● **EXTRAIT DU DOCUMENT**:
━━━━━━━━
Le président de l’Association des Magistrats de Tunisie (AMT), Anas Hmaidi a indiqué que l’association s’attendait à l’intégration des 49 magistrats révoqués, ayant obtenu gain de cause auprès de la justice, dans le mouvement des magistrats. Il a considéré que le dernier mouvement des magistrats était l’initiateur de dangereux précédents.

S’exprimant à l’occasion d’une conférence de presse tenue par l’AMT à la date du 13 septembre 2023, Anas Hmaidi a indiqué que la réponse du pouvoir en place était choquante. Ces magistrats avaient obtenu une décision de sursis d’exécution de la part du tribunal administratif et devaient donc être intégrés au mouvement des magistrats. Or, ceci n’a pas eu lieu. Le juge a qualifié la chose d’acte honteux et a assuré que le dossier des magistrats révoqués sera toujours suivi par l’AMT. Il a indiqué que cette affaire fera l’objet d’une attention minutieuse de la part de l’association. Il a rappelé que les magistrats ont été révoqués en se basant sur des rapports sécuritaires dont certains contiennent, selon lui, de fausses informations et des contre-vérités.
━━━━━━━━
● **DONNÉES FOURNIES**:
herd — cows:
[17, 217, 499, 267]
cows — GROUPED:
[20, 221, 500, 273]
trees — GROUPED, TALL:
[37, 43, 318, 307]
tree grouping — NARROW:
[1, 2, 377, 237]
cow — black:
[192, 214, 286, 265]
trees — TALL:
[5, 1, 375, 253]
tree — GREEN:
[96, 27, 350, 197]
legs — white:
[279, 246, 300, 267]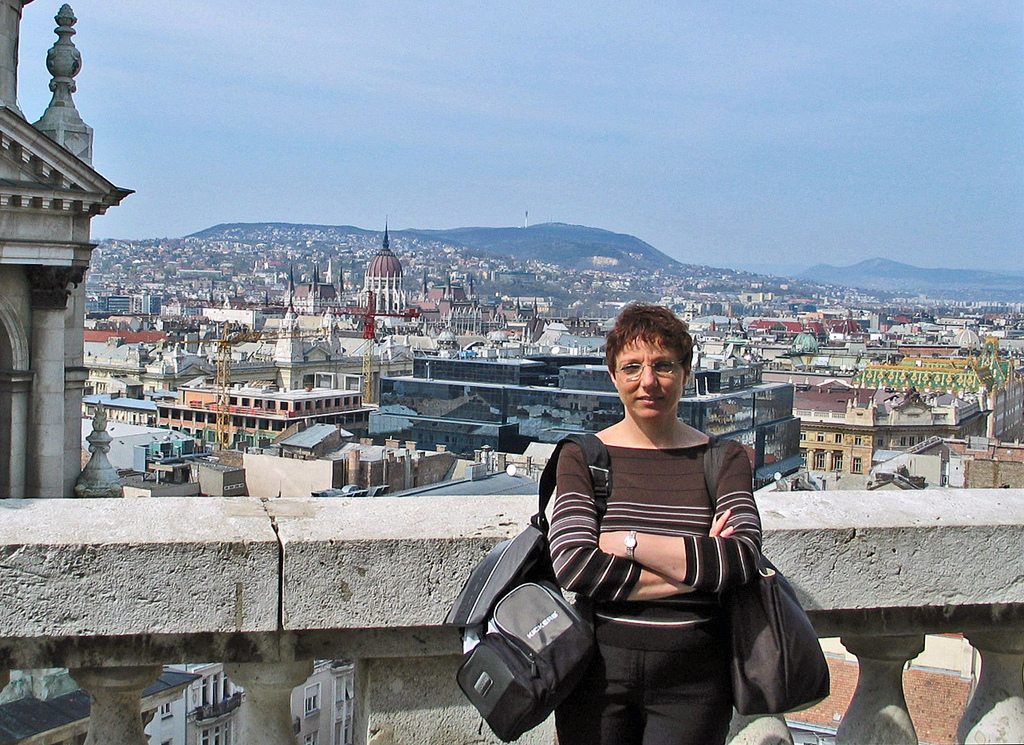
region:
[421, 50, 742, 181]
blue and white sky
━━━━━━━━
Prolongez le texte sur les magistrats révoqués en Tunisie en reprenant après sa dernière phrase. Le matériel qui précède est indépendant du texte.

« Nous avons écouté le président de la République (Kaïs Saïed) parler de la primauté de la loi et de l’application de la loi pour tout le monde… Les jugements font partie du système judiciaire… Les jugements définitifs doivent être appliqués. Ceci, a-t-il eu lieu par rapport à la question des magistrats révoqués ? Non ! La réponse était choquante… Il s’agit d’un bras de fer avec les magistrats, la loi, les tribunaux et les jugements définitifs… C’est honteux ! », a-t-il dit.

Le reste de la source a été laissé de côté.